A beleaguered Gettlelfinger shakes his head. “One thing we're not short of in this business is rumors,” he says, rejecting the notion that the union will seek the Big Three's backing for its supplier sector organizing.

But he appears to leave the door open to more subtle lobbying.

“We do have concerns about good corporate citizens,” Gettelfinger says. “We do have concerns about those employers that the Big Three do business with and the way that they treat their employees.”

So, if the union disagrees with the way a parts maker treats its employees, expect the UAW to recommend they be quarantined from Big Three supply contracts.

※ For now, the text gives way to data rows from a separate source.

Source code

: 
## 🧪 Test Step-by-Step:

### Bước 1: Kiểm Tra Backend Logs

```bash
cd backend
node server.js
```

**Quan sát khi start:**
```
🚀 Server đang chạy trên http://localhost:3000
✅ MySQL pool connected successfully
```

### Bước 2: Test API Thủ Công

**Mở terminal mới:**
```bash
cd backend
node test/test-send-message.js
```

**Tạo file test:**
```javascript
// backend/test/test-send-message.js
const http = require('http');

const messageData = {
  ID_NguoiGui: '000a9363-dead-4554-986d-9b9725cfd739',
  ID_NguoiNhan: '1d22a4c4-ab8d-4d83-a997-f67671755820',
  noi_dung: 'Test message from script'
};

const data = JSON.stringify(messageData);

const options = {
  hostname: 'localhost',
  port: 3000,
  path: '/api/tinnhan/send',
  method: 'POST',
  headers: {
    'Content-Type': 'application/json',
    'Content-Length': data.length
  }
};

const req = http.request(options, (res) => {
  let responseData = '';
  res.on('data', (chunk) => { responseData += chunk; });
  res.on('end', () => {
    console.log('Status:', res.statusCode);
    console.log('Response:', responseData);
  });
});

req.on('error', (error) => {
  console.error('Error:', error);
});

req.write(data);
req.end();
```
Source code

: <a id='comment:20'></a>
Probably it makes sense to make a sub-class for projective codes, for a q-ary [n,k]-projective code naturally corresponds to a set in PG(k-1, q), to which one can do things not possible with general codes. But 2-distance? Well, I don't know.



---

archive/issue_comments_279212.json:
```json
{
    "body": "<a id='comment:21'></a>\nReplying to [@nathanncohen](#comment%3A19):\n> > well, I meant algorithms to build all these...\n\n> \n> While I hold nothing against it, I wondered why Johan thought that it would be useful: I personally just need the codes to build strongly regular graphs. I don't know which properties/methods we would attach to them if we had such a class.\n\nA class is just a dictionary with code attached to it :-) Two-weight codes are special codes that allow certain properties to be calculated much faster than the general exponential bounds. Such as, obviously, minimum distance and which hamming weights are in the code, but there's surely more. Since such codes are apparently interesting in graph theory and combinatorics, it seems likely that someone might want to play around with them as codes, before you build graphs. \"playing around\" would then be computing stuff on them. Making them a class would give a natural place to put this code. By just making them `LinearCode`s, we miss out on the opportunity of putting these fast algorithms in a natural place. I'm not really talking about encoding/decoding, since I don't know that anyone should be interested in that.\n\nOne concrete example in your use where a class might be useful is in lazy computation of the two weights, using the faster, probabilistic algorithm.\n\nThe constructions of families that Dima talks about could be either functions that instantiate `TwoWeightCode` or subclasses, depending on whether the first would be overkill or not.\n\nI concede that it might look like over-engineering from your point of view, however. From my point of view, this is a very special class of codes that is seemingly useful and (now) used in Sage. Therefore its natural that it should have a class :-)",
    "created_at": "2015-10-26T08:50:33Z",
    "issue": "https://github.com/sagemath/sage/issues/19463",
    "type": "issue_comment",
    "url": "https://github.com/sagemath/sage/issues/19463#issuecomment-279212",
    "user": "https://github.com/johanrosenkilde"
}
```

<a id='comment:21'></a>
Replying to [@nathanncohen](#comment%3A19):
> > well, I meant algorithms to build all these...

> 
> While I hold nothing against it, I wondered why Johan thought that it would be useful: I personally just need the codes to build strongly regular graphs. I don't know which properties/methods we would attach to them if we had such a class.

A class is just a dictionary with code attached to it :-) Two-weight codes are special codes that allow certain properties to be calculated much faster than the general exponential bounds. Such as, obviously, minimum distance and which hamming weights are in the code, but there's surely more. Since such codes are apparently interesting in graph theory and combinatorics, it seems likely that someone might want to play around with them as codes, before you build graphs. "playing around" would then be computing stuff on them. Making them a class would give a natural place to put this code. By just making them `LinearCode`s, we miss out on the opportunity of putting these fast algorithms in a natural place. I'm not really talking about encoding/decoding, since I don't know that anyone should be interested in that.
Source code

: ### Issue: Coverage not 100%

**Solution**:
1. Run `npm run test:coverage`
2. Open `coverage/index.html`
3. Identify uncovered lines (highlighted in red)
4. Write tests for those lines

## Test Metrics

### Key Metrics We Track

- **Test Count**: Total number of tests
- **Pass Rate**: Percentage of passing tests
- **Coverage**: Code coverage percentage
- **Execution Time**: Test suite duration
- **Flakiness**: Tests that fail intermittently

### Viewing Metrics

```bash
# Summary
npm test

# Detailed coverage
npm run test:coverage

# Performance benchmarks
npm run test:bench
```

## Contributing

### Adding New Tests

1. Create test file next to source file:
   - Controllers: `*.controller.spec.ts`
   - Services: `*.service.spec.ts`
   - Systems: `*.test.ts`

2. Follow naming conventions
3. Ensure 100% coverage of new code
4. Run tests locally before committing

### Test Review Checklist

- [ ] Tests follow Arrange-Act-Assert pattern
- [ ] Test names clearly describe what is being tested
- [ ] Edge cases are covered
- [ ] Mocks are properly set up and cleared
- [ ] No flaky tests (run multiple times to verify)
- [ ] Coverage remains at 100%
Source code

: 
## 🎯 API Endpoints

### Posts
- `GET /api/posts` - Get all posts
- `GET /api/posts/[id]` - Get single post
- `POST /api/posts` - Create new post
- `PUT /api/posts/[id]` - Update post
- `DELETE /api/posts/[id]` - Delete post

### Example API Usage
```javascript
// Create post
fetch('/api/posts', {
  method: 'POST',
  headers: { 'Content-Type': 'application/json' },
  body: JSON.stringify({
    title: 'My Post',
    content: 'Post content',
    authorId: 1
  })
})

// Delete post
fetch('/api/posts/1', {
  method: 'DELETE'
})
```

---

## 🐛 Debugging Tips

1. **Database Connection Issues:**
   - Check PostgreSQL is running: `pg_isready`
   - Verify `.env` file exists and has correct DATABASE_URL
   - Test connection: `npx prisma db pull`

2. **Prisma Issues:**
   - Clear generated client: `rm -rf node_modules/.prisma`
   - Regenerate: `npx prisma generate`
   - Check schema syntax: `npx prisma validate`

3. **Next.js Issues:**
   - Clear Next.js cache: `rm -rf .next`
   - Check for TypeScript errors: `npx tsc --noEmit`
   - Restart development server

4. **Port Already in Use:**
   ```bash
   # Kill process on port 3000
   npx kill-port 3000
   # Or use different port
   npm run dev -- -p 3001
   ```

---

On both sides of the negotiation table, optimism abounds.

There will be no strike “unless something really goes haywire with the economy,” Casesa says.

Adds McAlinden: “The market's made (strikes) illegal right now. Big blowups are not going to happen. Everybody's assured me of this. These are all experienced people. We've got to get our product renewed on the car side or we're cooked anyway.”

Contract Talks: Donor Rejection

Tell employees they will have to pay more for health care, then stand back and watch their blood boil.

That's according to a Towers Perrin survey on health-care consumerism.

Employees consider health-care costs to be a problem, but they believe someone else should fix it, says the human-resources consulting firm.

“Our poll reveals serious disconnects between employee and employer perceptions,” says Jim Foreman, Towers Perrin managing director-health and welfare.

The challenge for employers, Foreman adds, is “convincing their employees to change behavior around utilizing health care, while their workforces feel they already pay a fair share of health-care costs and view themselves as effective health-care consumers.”

The survey suggests 63% of employees agree rising health-care costs negatively impact employer profits, but less than half — 48% — believe employers are powerless to stop the bleeding.

Strongest opposition comes from workers who are 35 and younger. Just 28% of this group believe it's fair of employers to increase health-care costs. Meanwhile, more than 50% of workers aged 35 and over believe increased contributions are worthwhile.

Through an effective communication strategy, employers can “provide employees with the tools they need to become better consumers,” says a United Auto Workers union statement.

“Health-care consumerism is a shared employer-employee responsibility,” Foreman says. “Employers provide employees with the tools they need to become better consumers. Employees, in turn, agree to share in the costs and make informed decisions about lifestyle and health-care choices.”